The focus seems to be on reducing the number of bug reports and getting their users to do more of their work for them, rather than improving the quality of those bug reports, and actually understanding and fixing those bugs. I wouldn’t be surprised if Ubuntu is using some sort of performance metric internally, such as measuring QA performance in number of bug reports closed. Something seems to be encouraging their people to just close bugs as fast as possible.

Whatever the explanation, until Ubuntu’s bug management culture starts to change, people like me, who can actually help make Ubuntu better, will be less and less likely to contribute.

Update #1, 2008-01-18, 12:45 PST:

Less than a day after posting this, it’s received a bit of attention. Michael Vogt sent me this very gracious email, pointing out that one of my bugs was actually fixed:

Hi,

I read your blog post with some interest and I felt that I should
respond since you explicitly mention my name (I would have added a
comment to your blog, but that seems to be disabled).

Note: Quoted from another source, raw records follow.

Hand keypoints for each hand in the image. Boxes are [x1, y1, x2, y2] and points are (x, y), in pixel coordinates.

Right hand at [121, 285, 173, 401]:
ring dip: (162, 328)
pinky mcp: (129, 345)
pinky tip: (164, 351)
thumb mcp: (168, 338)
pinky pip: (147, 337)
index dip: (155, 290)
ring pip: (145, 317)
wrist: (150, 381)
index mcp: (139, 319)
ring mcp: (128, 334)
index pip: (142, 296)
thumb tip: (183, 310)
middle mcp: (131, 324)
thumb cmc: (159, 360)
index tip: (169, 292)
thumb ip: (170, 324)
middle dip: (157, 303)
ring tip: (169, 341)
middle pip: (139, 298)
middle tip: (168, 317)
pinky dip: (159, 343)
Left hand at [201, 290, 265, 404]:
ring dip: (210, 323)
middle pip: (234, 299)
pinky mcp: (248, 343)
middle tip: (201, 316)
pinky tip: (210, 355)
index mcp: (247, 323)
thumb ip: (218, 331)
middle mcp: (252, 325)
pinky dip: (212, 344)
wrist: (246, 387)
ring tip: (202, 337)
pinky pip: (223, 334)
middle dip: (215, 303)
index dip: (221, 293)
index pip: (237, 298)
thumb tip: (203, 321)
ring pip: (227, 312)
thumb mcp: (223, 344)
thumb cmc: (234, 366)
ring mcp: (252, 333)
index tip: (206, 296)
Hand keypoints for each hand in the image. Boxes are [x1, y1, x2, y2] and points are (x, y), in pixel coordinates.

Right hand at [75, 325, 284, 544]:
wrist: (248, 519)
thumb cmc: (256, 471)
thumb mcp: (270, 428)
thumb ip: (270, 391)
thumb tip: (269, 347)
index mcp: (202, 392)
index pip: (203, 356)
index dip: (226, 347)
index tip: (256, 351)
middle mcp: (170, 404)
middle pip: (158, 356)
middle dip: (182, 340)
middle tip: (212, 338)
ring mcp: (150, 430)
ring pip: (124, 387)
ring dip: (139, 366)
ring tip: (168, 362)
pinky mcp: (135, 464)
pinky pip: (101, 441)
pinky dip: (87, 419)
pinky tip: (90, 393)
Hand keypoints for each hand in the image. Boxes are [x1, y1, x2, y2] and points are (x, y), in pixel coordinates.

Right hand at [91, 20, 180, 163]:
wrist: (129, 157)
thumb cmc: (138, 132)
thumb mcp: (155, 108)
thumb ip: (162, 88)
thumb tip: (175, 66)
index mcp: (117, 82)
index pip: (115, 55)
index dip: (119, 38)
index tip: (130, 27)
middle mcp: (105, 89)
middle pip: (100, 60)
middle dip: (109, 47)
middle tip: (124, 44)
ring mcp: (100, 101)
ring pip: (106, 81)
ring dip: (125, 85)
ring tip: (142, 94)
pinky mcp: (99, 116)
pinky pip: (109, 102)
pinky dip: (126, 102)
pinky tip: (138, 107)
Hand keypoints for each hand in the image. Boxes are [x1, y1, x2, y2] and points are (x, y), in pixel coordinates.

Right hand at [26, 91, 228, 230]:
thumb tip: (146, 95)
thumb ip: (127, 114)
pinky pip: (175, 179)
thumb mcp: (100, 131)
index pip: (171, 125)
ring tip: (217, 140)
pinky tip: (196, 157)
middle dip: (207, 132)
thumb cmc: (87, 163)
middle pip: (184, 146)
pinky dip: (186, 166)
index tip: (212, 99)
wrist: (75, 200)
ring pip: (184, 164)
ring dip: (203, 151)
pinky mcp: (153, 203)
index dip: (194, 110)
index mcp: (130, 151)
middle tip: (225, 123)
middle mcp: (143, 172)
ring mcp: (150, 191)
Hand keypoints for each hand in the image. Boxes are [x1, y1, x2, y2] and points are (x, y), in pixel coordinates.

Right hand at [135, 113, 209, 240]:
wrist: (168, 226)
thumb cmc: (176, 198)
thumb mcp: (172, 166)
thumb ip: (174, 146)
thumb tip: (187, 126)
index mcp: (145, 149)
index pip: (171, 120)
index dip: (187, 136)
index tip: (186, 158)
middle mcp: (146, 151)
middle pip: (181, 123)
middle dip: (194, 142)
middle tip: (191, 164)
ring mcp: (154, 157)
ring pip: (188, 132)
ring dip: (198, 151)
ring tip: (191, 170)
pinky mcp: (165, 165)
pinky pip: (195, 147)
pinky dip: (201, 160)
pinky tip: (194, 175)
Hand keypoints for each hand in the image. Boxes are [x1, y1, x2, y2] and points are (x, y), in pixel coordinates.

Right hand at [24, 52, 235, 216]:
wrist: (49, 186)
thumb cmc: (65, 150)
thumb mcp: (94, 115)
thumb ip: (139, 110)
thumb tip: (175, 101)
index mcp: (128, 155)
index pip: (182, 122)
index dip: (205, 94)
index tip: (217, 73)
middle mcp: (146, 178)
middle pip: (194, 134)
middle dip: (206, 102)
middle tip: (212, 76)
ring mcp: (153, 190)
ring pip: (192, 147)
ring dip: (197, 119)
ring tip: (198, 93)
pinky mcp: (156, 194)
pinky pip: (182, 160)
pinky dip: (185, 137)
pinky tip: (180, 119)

I’m sorry that you feel that your bugreports are not handled well by
the developers. I would like to point out that the bug you reported
against update-notifier was taken seriously and got fixed for the next
release. Asking for a long gone crash file from my side was not
helpful, but I kind of hoped it might still be available.

Cheers,
Michael

Thanks, Michael. He’s right that asking for an old crash log couldn’t hurt, and I’m glad that that bug actually did get fixed. There’s a number of mostly reasonable comments over at OSNews. Sounds like a lot of people have been similarly frustrated. And two of my bug reports (in procps and f-spot) have had helpful, explanatory comments added. It would be great if this attention translates into an overall change in Ubuntu’s bug management culture.

Update #2, 2008-01-18, 14:00 PST:

Jeremy has posted Fixing and reporting Ubuntu bugs in response.